No, I haven't been drinking, and there is no need to call to have my license suspended. We got home safely and with a minimum of whining (and no wine at all, because I was, afterall, driving). But it all resonated so clearly, because it's exactly what I do on a regular basis. I wake up, I get dressed on autopilot, and I don't do anything wacky like put my bra on the outside of my clothing (not yet...senior moments are rare still), but I don't think about what I'm doing, or where I'm headed. It's all routine. And every great once in a while, I look up and wonder where I am, and how the heck I got here. How did I get to be thirty something? How did I become a mother, and oh, wow...shouldn't someone have made me take a test on that or something? How did I get to where I am in my life?
I remember the major milestones. I remember learning to ride a bike. I remember starting high school. I remember my first car.

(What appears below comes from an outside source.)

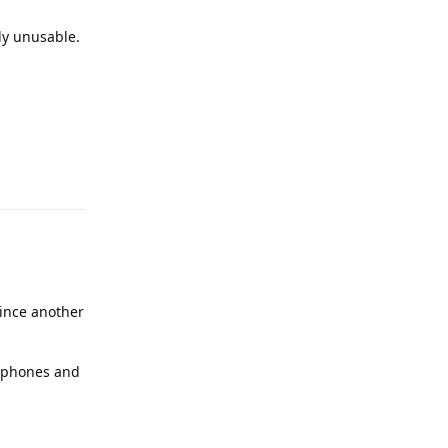
ly unusable.
Reply
ince another
2 phones and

Going to college. Getting married. I remember the days my kids were born. Those are clear. It's all the stuff in between that's a blur. I look up and wonder, "so how did that happen?" It's amazing to me that the things that most clearly define who I am and where I am at this particular juncture in time are the small things. It's making a bad choice in a minor way, but learning something major from it. It's parenting day after day and not losing my temper (and I need a sign like hazardous work sites with a ____ days since the last explosion warning). It's the jokes with my friends. The hugs from my kids that I take too much for granted. The glasses of wine. The monotony of cleaning my house, and a million other little things that have led me down this road. All the twists and turns are minor, and so familiar to me. I'd notice if something big happened. Say, I won the lottery tomorrow...I'd notice. It would not slip by me. It wouldn't slip by anyone in the near vacinity, because it's hard to ignore a woman screaming and dancing naked in the streets. But...my shoe has a hole in it, and I promise you it won't bother me at all until I step in a puddle...just won't notice until there's something worth noticing.
So, if I'm driving in a daze, thinking about what I need to get done or how mad I am at a coworker, or if I should go for a long walk or skip it but also skip dinner, and I suddenly look up to be derailed by a familiar street missing a sign and am thrown into a panic of "how did I get here," it's perfectly normal and to be expected, right? (And wow...that was a major disaster of a run-on sentence.) It's admirable of me to say I'm going to appreciate the little stuff and take time to really look instead of just seeing...but it's not realistic. We're hardwired to overlook the little stuff, the familiar stuff...there's a reason we call it the big stuff. It's big. It's worth noticing. It's what reminds us of where we've been along the way. All the little road markers are no more than a green blur on the side of the road, as we whiz past, racing toward the next small thing. So, tomorrow when I say, "how the heck did this happen?" Tell me to blame it on the little stuff.